Non ha spigoli, non ha peso, non ha voce. Eppure da quel cerchio nasce tutto: la logica, il calcolo, la scienza, l’informatica, persino la musica dei numeri. Lo si guarda e non sembra dire nulla, eppure contiene il mistero del mondo. Per secoli, le civiltà lo hanno ignorato o temuto. I Greci non lo amavano: come può esistere “il nulla”? I Romani non lo avevano neppure nel loro sistema numerico. Solo in India, attorno al V secolo, lo zero prende forma. Lo chiamano “śūnya”, il vuoto. Da lì, lentamente, si insinua nel pensiero arabo, attraversa il Mediterraneo e trasforma la mente dell’Occidente. Ma non lo fa con clamore. Lo zero non urla mai. Lavora in silenzio, come fanno le idee più rivoluzionarie.

Pensare lo zero come un numero è riduttivo. Non è uno tra tanti: è il fondamento invisibile. Senza di lui, non possiamo scrivere 10, 100 o 1.000. Non possiamo calcolare, né azzerare, né rinascere. Lo zero è un confine sottile tra l’essere e il non essere. Non rappresenta il nulla, ma una soglia: tra ciò che c’è e ciò che può essere. È il punto in cui la matematica incontra la filosofia, dove il calcolo diventa riflessione sull’origine. Zero è pausa, attesa, terreno fertile. Come una pagina bianca prima di scrivere, come il respiro trattenuto prima di parlare. È il silenzio che precede il suono, la base da cui parte ogni possibilità. In un certo senso, è il numero più poetico che ci sia. Non ha valore per sé, ma dà valore agli altri.

Persino nella spiritualità il vuoto ha un ruolo potente. Nel buddhismo zen, lo śūnyatā non è il nulla sterile, ma l’assenza di forma fissa: tutto può accadere, proprio perché nulla è trattenuto. In alcune tradizioni mistiche, il vuoto è l’ombra di Dio, il luogo da cui scaturisce la creazione. E nella scienza, senza lo zero non ci sarebbe stato né Newton, né Leibniz, né l’era digitale. È curioso: il mondo moderno si regge su un’idea che ha fatto così paura agli antichi. Ma così funziona l’evoluzione del pensiero: ciò che all’inizio inquieta, col tempo si rivela essenziale.

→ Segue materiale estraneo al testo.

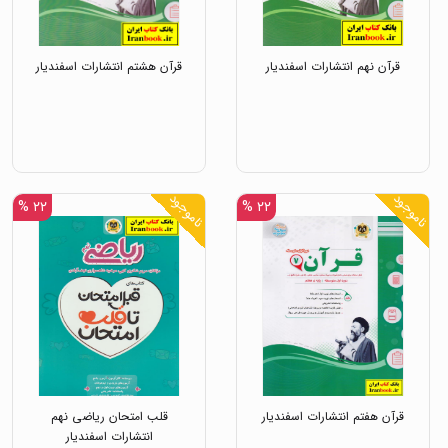
قرآن نهم انتشارات اسفندیار
قرآن هشتم انتشارات اسفندیار
ناموجود
ناموجود
۲۲ %
۲۲ %
قرآن هفتم انتشارات اسفندیار
قلب امتحان ریاضی نهم
انتشارات اسفندیار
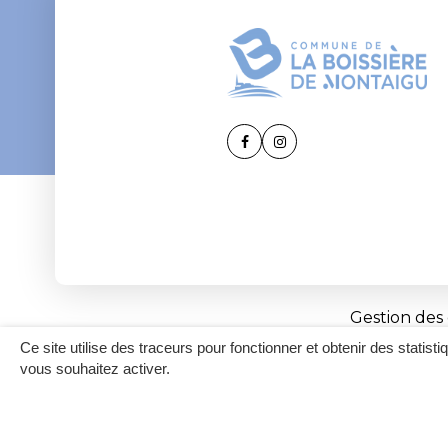
Lien
Lien
vers
vers
le
le
compte
compte
Facebook
Instagram
Gestion des
Ce site utilise des traceurs pour fonctionner et obtenir des statisti
vous souhaitez activer.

Zero ci parla anche nel quotidiano. È nei bilanci, nei voti scolastici, nei contachilometri, nei nuovi inizi. Quando azzeriamo qualcosa, non la cancelliamo: la prepariamo a rinascere. C’è una forza misteriosa in quel gesto. Tutto ricomincia da lì. E poi c’è l’altro volto di zero: la sua solitudine. È il numero che non è né positivo né negativo. Sta al centro, in equilibrio, senza parteggiare. È lo spettatore muto della linea numerica. Non cerca gloria, eppure è indispensabile.

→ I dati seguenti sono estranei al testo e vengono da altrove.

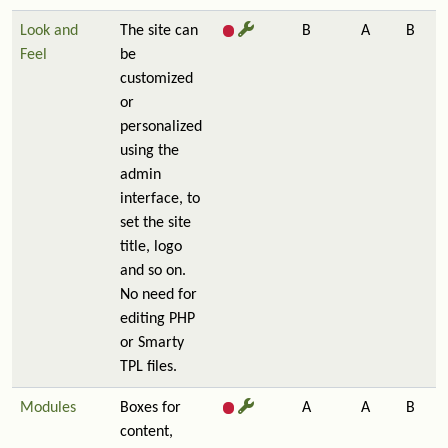
Look and
The site can
B
A
B
Feel
be
customized
or
personalized
using the
admin
interface, to
set the site
title, logo
and so on.
No need for
editing PHP
or Smarty
TPL files.
Modules
Boxes for
A
A
B
content,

E tu? Hai mai vissuto il tuo “zero”? Quel momento in cui tutto sembrava fermo, vuoto, inutile… e invece era l’inizio di qualcosa di nuovo? Se lo zero fosse una stanza, che cosa ci troveresti dentro? Se fosse una forma del tuo pensiero, che suono avrebbe? Fermati. Pensaci. Perché anche nel nulla più silenzioso, può celarsi l’origine di ogni pienezza.